Passage for review –

It only remains to throw away those zero-crossings (below, left) where the magnitude of the gradient is small. I decided to set as threshold $\theta = 3.$ In that case, the edge map (below, right) is computed as follows:

theta=3.0
Edges = multiply(ZeroCrossings, magn>theta)


`ZeroCrossings`	`Edges`

We need to repeat the same procedure on the smoothing $f_t$ for different scales, say the dyadic $t=2^k$ for $k=2, \dotsc, 5,$ and then collect all the corresponding results. Note that the same threshold $\theta=3$ must be applied to the magnitude of the different gradients.

Canny

At each scale $t,$ compute points $\boldsymbol{x}$ satisfying $\nabla f(\boldsymbol{x})\neq \boldsymbol{0},$ and where the expression below changes sign:
$\begin{pmatrix} \dfrac{\partial f}{\partial x_1} & \dfrac{\partial f}{\partial x_2} \end{pmatrix} \cdot \begin{pmatrix} \dfrac{\partial^2 f}{\partial x_1^2}& \dfrac{\partial^2 f}{\partial x_1 \partial x_2}\\ \\ \dfrac{\partial^2 f}{\partial x_1 \partial x_2}& \dfrac{\partial^2 f}{\partial x_2^2} \end{pmatrix} \cdot \begin{pmatrix} \dfrac{\partial f}{\partial x_1}\\ \\ \dfrac{\partial f}{\partial x_2}\end{pmatrix}.$
At each scale $t$ fix a threshold $\theta(t)$ and discard the points $\boldsymbol{x}$ computed in the previous step that satisfy $\lVert \nabla f(\boldsymbol{x}) \rVert \leq \theta(t).$

We start by computing a matrix N where we collect, for each index $(x_1,x_2),$ the corresponding value of the expression above. We perform on this matrix a similar search for zero-crossings as we computed for the algorithm of Hildreth-Marr:

D1,D2=numpy.gradient(convImage)
D11,D12=numpy.gradient(D1)
D21,D22=numpy.gradient(D2)

Supplied data –

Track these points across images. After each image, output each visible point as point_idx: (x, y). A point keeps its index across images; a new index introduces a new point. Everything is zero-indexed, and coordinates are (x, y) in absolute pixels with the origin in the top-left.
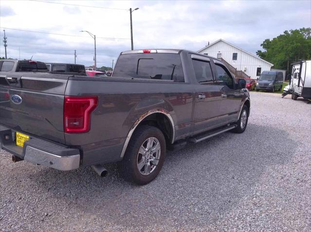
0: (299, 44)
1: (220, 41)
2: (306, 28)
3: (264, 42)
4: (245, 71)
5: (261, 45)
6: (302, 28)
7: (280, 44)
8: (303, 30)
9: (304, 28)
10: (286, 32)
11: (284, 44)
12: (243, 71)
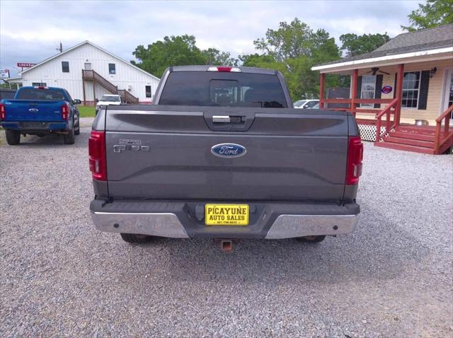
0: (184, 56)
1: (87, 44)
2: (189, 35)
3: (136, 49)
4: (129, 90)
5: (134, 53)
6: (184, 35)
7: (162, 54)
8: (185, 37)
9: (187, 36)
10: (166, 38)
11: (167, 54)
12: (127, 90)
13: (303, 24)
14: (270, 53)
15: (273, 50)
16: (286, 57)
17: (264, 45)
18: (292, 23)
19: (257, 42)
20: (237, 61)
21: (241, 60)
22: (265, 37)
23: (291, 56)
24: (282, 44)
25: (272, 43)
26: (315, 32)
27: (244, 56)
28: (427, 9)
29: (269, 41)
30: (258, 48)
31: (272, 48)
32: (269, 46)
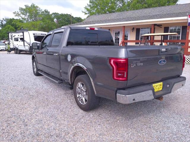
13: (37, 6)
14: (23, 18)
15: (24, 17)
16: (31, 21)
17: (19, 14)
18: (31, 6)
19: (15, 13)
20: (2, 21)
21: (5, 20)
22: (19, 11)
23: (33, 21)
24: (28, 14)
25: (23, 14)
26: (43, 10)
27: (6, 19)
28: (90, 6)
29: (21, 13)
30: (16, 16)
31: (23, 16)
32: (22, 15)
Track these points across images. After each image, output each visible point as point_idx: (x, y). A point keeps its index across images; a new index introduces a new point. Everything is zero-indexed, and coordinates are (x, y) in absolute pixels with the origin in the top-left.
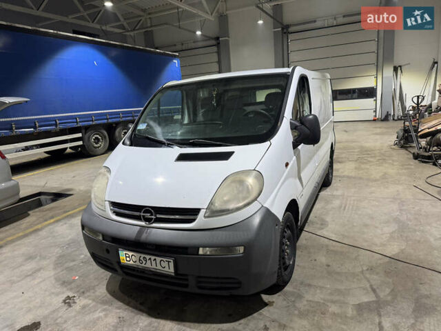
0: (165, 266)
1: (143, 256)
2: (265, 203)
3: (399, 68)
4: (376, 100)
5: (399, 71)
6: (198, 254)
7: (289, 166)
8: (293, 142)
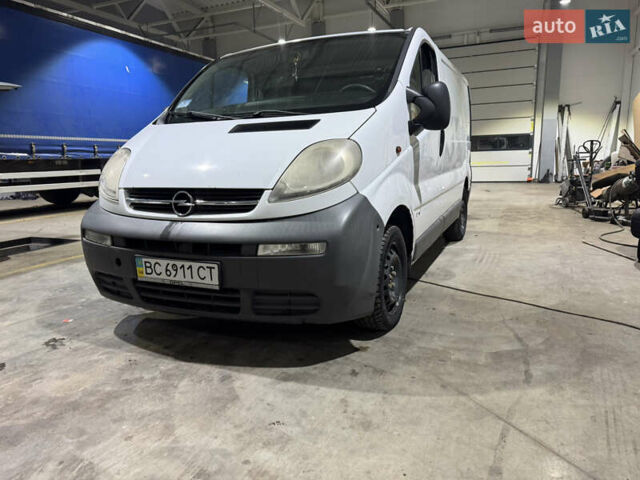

What this task involves –
What threshold does the edge-detection passage set for the gradient magnitude? You won't need the data for this.

Task result –
The threshold is set to 3.